For the Davenport family, arriving early meant snagging their favorite spot just off of the water underneath some trees by the bandstand and building on a six-year tradition.
"We were here last year when (Karma McCarty) was only 2 and the other three (children) were in South Carolina," said Necie Davenport, who is originally from South Carolina. "This year, we wanted to let them see what we see."
Necie Davenport sat with her wife, Sandra Davenport, coming at 3 p.m. to set up camping chairs and a blanket.
"When the fireworks start, you can see the reflection on the water," Sandra Davenport said. "And there's a nice breeze coming off of the water that cools you down."
The celebration brought together old friends and new, with Diane Reynolds, of Meridian, passing the time with Doug Miller, of Butler, Alabama, while she waited for her party to show up.

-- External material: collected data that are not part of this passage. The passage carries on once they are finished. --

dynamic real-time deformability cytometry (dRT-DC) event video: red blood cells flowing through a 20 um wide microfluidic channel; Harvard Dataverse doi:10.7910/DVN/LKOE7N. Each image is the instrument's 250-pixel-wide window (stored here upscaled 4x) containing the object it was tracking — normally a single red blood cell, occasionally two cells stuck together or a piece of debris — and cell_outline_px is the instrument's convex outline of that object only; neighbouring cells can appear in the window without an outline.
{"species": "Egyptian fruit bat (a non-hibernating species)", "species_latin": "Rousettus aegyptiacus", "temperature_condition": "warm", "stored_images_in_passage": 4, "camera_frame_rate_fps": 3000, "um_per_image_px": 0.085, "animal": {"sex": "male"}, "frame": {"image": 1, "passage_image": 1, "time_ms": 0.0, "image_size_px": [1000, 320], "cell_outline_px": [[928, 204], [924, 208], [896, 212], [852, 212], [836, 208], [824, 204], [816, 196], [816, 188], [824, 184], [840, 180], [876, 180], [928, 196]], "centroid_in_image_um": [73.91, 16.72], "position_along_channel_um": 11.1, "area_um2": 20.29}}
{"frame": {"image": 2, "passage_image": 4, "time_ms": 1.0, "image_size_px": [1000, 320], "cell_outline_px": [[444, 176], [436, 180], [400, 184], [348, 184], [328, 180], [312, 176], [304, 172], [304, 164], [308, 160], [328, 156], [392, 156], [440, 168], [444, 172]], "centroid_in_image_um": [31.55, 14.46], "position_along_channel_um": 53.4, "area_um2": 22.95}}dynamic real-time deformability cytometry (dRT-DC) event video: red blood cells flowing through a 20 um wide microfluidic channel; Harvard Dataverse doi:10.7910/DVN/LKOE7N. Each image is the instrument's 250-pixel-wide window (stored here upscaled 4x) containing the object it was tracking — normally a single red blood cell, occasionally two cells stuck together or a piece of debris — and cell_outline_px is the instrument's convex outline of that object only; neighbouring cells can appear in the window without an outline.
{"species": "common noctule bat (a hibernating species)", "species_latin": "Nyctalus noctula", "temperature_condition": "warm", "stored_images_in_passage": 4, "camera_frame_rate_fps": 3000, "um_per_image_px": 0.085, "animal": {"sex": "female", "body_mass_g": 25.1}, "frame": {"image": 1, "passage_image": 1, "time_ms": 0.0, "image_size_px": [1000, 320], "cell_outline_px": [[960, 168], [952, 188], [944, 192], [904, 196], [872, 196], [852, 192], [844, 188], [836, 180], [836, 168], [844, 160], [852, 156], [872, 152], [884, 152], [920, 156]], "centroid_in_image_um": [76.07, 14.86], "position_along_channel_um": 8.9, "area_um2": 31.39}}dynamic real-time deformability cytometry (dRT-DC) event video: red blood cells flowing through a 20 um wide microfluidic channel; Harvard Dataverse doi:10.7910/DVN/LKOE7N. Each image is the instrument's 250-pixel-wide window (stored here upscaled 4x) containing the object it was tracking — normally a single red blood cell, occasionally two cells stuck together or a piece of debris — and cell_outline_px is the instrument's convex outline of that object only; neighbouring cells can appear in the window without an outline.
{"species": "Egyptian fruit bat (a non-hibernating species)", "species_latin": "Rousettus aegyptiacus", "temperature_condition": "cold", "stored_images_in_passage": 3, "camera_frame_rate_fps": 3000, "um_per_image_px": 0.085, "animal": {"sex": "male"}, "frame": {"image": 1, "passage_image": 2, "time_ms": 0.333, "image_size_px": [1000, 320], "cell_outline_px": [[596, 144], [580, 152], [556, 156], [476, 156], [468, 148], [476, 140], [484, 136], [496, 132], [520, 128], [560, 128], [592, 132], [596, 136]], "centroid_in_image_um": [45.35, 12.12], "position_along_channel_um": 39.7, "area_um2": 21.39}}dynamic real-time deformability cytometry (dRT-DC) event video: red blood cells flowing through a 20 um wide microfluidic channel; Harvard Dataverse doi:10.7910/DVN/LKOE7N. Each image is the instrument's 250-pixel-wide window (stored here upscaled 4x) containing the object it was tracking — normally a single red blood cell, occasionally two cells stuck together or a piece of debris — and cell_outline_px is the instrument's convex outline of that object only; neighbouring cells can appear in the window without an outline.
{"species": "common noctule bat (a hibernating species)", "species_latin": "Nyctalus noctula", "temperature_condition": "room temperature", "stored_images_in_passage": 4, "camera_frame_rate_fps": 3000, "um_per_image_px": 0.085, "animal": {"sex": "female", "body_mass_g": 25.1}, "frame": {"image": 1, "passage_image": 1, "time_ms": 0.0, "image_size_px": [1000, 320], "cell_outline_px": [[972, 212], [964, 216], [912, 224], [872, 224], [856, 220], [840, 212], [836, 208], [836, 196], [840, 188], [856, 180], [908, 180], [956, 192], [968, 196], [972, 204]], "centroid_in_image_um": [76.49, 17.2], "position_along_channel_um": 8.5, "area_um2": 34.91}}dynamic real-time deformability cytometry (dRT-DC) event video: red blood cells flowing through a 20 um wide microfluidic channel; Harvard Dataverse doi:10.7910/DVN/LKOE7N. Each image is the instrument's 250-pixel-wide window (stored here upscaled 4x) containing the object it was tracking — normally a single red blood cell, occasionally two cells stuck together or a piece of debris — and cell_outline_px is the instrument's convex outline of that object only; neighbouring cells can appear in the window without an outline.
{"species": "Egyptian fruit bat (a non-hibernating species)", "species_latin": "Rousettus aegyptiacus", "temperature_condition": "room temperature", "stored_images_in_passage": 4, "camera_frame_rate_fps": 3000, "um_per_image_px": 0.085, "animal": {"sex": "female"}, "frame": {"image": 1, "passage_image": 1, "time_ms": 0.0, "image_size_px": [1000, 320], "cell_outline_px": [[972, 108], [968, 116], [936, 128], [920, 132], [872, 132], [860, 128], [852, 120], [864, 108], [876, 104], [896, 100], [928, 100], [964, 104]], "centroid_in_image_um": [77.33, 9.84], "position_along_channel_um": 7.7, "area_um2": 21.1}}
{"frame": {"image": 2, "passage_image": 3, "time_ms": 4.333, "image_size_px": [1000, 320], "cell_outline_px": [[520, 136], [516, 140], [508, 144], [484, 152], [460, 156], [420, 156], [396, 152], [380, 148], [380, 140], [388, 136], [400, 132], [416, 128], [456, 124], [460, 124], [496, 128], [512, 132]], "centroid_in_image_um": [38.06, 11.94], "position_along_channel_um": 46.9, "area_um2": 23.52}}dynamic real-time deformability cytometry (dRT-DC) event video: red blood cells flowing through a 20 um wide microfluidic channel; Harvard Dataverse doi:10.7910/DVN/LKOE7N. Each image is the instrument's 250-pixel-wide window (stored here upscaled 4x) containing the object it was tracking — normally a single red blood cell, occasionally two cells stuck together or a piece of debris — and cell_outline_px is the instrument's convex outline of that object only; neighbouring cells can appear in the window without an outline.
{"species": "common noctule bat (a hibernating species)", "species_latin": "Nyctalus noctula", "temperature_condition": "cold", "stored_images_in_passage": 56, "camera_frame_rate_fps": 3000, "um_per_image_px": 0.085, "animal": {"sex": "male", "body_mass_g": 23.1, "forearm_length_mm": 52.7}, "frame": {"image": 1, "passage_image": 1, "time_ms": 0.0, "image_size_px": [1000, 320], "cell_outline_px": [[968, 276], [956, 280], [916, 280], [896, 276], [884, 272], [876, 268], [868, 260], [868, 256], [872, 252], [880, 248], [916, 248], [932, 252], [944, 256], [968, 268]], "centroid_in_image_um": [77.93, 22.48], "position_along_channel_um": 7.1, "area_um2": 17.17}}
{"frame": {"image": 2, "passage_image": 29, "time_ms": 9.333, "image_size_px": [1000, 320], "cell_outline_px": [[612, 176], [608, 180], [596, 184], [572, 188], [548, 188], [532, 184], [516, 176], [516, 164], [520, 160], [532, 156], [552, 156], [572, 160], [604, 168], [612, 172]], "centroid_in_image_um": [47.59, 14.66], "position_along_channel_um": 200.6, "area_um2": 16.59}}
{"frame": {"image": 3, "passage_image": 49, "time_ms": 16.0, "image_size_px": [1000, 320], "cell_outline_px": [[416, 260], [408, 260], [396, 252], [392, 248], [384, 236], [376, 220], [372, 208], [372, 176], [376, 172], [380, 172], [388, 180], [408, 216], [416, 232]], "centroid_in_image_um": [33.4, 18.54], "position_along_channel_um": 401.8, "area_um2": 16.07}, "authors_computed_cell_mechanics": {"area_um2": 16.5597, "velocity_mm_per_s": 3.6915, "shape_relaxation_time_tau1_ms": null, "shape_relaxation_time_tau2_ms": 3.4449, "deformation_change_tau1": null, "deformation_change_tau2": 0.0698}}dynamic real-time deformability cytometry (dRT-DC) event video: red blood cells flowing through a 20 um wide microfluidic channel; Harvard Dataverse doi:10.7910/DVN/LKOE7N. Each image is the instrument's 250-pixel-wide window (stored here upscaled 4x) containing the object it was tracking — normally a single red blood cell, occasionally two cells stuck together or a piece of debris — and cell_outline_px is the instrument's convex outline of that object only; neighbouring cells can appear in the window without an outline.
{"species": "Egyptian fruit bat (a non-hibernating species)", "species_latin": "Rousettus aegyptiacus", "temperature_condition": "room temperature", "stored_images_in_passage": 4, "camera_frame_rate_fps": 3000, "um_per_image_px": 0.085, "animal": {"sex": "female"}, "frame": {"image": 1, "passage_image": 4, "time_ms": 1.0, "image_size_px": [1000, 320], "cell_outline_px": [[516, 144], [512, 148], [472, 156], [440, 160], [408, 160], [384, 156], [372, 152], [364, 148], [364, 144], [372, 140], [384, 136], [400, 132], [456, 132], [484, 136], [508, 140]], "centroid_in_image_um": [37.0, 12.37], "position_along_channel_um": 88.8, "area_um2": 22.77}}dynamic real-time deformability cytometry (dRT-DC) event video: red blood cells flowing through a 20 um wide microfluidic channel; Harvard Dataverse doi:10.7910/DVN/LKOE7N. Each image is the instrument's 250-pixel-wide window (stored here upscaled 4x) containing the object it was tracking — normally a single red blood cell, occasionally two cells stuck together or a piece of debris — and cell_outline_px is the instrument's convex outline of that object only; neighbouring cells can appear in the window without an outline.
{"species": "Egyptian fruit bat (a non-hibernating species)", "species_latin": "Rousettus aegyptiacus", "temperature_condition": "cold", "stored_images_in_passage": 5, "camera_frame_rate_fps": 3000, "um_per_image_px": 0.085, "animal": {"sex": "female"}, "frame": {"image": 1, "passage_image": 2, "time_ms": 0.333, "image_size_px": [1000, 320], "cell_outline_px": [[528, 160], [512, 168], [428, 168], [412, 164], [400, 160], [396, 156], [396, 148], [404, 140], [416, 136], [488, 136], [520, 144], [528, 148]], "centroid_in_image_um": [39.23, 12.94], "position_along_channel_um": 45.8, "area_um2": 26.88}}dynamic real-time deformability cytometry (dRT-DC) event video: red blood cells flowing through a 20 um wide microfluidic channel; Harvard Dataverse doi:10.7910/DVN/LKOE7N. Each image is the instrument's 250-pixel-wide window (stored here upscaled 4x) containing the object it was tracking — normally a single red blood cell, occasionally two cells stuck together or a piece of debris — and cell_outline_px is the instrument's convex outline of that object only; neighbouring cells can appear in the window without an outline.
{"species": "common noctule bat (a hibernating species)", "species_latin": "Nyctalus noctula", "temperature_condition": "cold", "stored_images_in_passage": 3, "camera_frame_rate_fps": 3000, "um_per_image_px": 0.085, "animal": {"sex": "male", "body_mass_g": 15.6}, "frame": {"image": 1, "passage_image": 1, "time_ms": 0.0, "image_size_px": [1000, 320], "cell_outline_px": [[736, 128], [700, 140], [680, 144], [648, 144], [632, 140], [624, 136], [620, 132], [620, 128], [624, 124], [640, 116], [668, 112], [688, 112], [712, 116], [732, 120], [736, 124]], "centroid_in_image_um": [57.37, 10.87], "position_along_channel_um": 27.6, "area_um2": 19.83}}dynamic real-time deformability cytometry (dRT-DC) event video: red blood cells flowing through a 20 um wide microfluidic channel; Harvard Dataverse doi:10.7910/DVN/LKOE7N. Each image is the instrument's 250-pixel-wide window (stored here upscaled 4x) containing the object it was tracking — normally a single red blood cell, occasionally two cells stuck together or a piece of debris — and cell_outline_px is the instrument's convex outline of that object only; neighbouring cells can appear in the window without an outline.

"We just met," Reynolds said, laughing with Miller. "I come here every year because I love it; I love the fellowship, the music, the fireworks and the food... going back to when the Meridian Symphony Orchestra played in Highland Park for the Fourth of July."
Reynolds and Miller spent some time cooling off in the shade, sharing a table while they waited for the show to begin.
"I slip up here and enjoy the day when I've got nothing else to do," Miller said about the 50-mile trip. "I've been coming (to Bonita) for the last five years."
Still, the reasons behind the holiday weren't lost of those gathered at the park.
"We come here to celebrate our freedom," Reynolds said. "And all of those who have gone before us so we could celebrate and have that freedom."